▶ DATA RECORDS
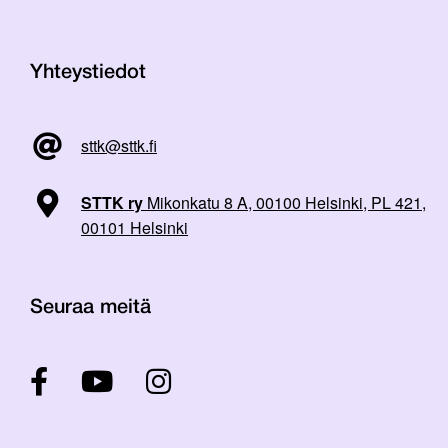
Yhteystiedot
sttk@sttk.fi
STTK ry
Mikonkatu 8 A, 00100 Helsinki, PL 421,
00101 Helsinki
Seuraa meitä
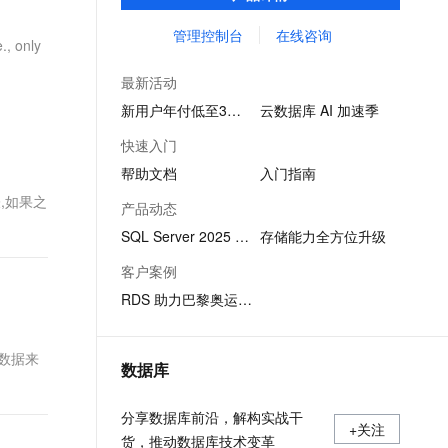
SQL查询，性能优秀，并有强大的可视化管
文戏情感细腻自然，动作戏激烈拳拳到肉，实现更强表演能力
支持中英文自由切换，具备更强的噪声鲁棒性
ernetes 版 ACK
云聚AI 严选权益
AI 原生数据库服务发布
SSL 证书
理工具，帮助您轻松管理数据。
管理控制台
在线咨询
，一键激活高效办公新体验
理容器应用的 K8s 服务
精选AI产品，从模型到应用全链提效
Agent 数据网关
, only
堡垒机
AI 用量加速计划
云原生数据库 PolarDB
最新活动
应用
防火墙
、识别商机，让客服更高效、服务更出色。
新老同享，达量后返
Agentic Database 发布
新用户年付低至3折起
云数据库 AI 加速季
千问办公
主机安全
NEW
快速入门
的智能体编程平台
一站式AI生产力平台
帮助文档
入门指南
AI 应用及服务市场
伶鹊
表,如果之
产品动态
企业级人与Agent协作平台，接入和调度多个数字员工
智能客服平台，对话机器人、对话分析、智能外呼
AI 应用
SQL Server 2025 版本发布
存储能力全方位升级
大模型服务平台百炼 - 全妙
大模型
客户案例
应用创作平台
多模态内容创作工具，已接入 DeepSeek
RDS 助力巴黎奥运会系统稳定运行
自然语言处理
数据标注
联数据来
数据库
机器学习
息提取
与 AI 智能体进行实时音视频通话
分享数据库前沿，解构实战干
从文本、图片、视频中提取结构化的属性信息
构建支持视频理解的 AI 音视频实时通话应用
+关注
货，推动数据库技术变革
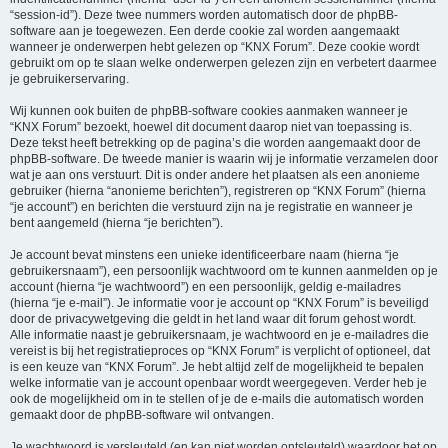
“session-id”). Deze twee nummers worden automatisch door de phpBB-
software aan je toegewezen. Een derde cookie zal worden aangemaakt
wanneer je onderwerpen hebt gelezen op “KNX Forum”. Deze cookie wordt
gebruikt om op te slaan welke onderwerpen gelezen zijn en verbetert daarmee
je gebruikerservaring.
Wij kunnen ook buiten de phpBB-software cookies aanmaken wanneer je
“KNX Forum” bezoekt, hoewel dit document daarop niet van toepassing is.
Deze tekst heeft betrekking op de pagina’s die worden aangemaakt door de
phpBB-software. De tweede manier is waarin wij je informatie verzamelen door
wat je aan ons verstuurt. Dit is onder andere het plaatsen als een anonieme
gebruiker (hierna “anonieme berichten”), registreren op “KNX Forum” (hierna
“je account”) en berichten die verstuurd zijn na je registratie en wanneer je
bent aangemeld (hierna “je berichten”).
Je account bevat minstens een unieke identificeerbare naam (hierna “je
gebruikersnaam”), een persoonlijk wachtwoord om te kunnen aanmelden op je
account (hierna “je wachtwoord”) en een persoonlijk, geldig e-mailadres
(hierna “je e-mail”). Je informatie voor je account op “KNX Forum” is beveiligd
door de privacywetgeving die geldt in het land waar dit forum gehost wordt.
Alle informatie naast je gebruikersnaam, je wachtwoord en je e-mailadres die
vereist is bij het registratieproces op “KNX Forum” is verplicht of optioneel, dat
is een keuze van “KNX Forum”. Je hebt altijd zelf de mogelijkheid te bepalen
welke informatie van je account openbaar wordt weergegeven. Verder heb je
ook de mogelijkheid om in te stellen of je de e-mails die automatisch worden
gemaakt door de phpBB-software wil ontvangen.
Je wachtwoord is versleuteld (en kan niet worden ontsleuteld) waardoor het op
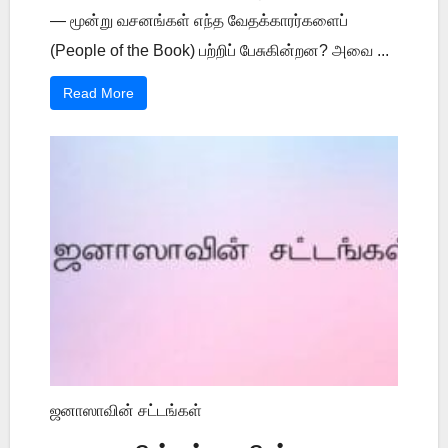
— மூன்று வசனங்கள் எந்த வேதக்காரர்களைப்
(People of the Book) பற்றிப் பேசுகின்றன? அவை ...
Read More
ஜனாஸாவின் சட்டங்கள்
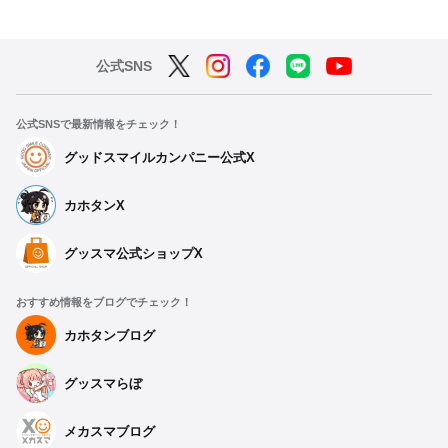
公式SNS
公式SNSで最新情報をチェック！
グッドスマイルカンパニー公式X
カホタンX
グッスマ公式ショップX
おすすめ情報をブログでチェック！
カホタンブログ
グッスマらぼ
メカスマブログ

▶ ACTIVITY
All of the data must be given again exactly, without the pictures.

▶ ANSWER TO THE EXERCISE
Yhteystiedot
sttk@sttk.fi
STTK ry
Mikonkatu 8 A, 00100 Helsinki, PL 421,
00101 Helsinki
Seuraa meitä
SQL查询，性能优秀，并有强大的可视化管
文戏情感细腻自然，动作戏激烈拳拳到肉，实现更强表演能力
支持中英文自由切换，具备更强的噪声鲁棒性
ernetes 版 ACK
云聚AI 严选权益
AI 原生数据库服务发布
SSL 证书
理工具，帮助您轻松管理数据。
管理控制台
在线咨询
，一键激活高效办公新体验
理容器应用的 K8s 服务
精选AI产品，从模型到应用全链提效
Agent 数据网关
, only
堡垒机
AI 用量加速计划
云原生数据库 PolarDB
最新活动
应用
防火墙
、识别商机，让客服更高效、服务更出色。
新老同享，达量后返
Agentic Database 发布
新用户年付低至3折起
云数据库 AI 加速季
千问办公
主机安全
NEW
快速入门
的智能体编程平台
一站式AI生产力平台
帮助文档
入门指南
AI 应用及服务市场
伶鹊
表,如果之
产品动态
企业级人与Agent协作平台，接入和调度多个数字员工
智能客服平台，对话机器人、对话分析、智能外呼
AI 应用
SQL Server 2025 版本发布
存储能力全方位升级
大模型服务平台百炼 - 全妙
大模型
客户案例
应用创作平台
多模态内容创作工具，已接入 DeepSeek
RDS 助力巴黎奥运会系统稳定运行
自然语言处理
数据标注
联数据来
数据库
机器学习
息提取
与 AI 智能体进行实时音视频通话
分享数据库前沿，解构实战干
从文本、图片、视频中提取结构化的属性信息
构建支持视频理解的 AI 音视频实时通话应用
+关注
货，推动数据库技术变革
“session-id”). Deze twee nummers worden automatisch door de phpBB-
software aan je toegewezen. Een derde cookie zal worden aangemaakt
wanneer je onderwerpen hebt gelezen op “KNX Forum”. Deze cookie wordt
gebruikt om op te slaan welke onderwerpen gelezen zijn en verbetert daarmee
je gebruikerservaring.
Wij kunnen ook buiten de phpBB-software cookies aanmaken wanneer je
“KNX Forum” bezoekt, hoewel dit document daarop niet van toepassing is.
Deze tekst heeft betrekking op de pagina’s die worden aangemaakt door de
phpBB-software. De tweede manier is waarin wij je informatie verzamelen door
wat je aan ons verstuurt. Dit is onder andere het plaatsen als een anonieme
gebruiker (hierna “anonieme berichten”), registreren op “KNX Forum” (hierna
“je account”) en berichten die verstuurd zijn na je registratie en wanneer je
bent aangemeld (hierna “je berichten”).
Je account bevat minstens een unieke identificeerbare naam (hierna “je
gebruikersnaam”), een persoonlijk wachtwoord om te kunnen aanmelden op je
account (hierna “je wachtwoord”) en een persoonlijk, geldig e-mailadres
(hierna “je e-mail”). Je informatie voor je account op “KNX Forum” is beveiligd
door de privacywetgeving die geldt in het land waar dit forum gehost wordt.
Alle informatie naast je gebruikersnaam, je wachtwoord en je e-mailadres die
vereist is bij het registratieproces op “KNX Forum” is verplicht of optioneel, dat
is een keuze van “KNX Forum”. Je hebt altijd zelf de mogelijkheid te bepalen
welke informatie van je account openbaar wordt weergegeven. Verder heb je
ook de mogelijkheid om in te stellen of je de e-mails die automatisch worden
gemaakt door de phpBB-software wil ontvangen.
Je wachtwoord is versleuteld (en kan niet worden ontsleuteld) waardoor het op
— மூன்று வசனங்கள் எந்த வேதக்காரர்களைப்
(People of the Book) பற்றிப் பேசுகின்றன? அவை ...
Read More
ஜனாஸாவின் சட்டங்கள்
公式SNS
公式SNSで最新情報をチェック！
グッドスマイルカンパニー公式X
カホタンX
グッスマ公式ショップX
おすすめ情報をブログでチェック！
カホタンブログ
グッスマらぼ
メカスマブログ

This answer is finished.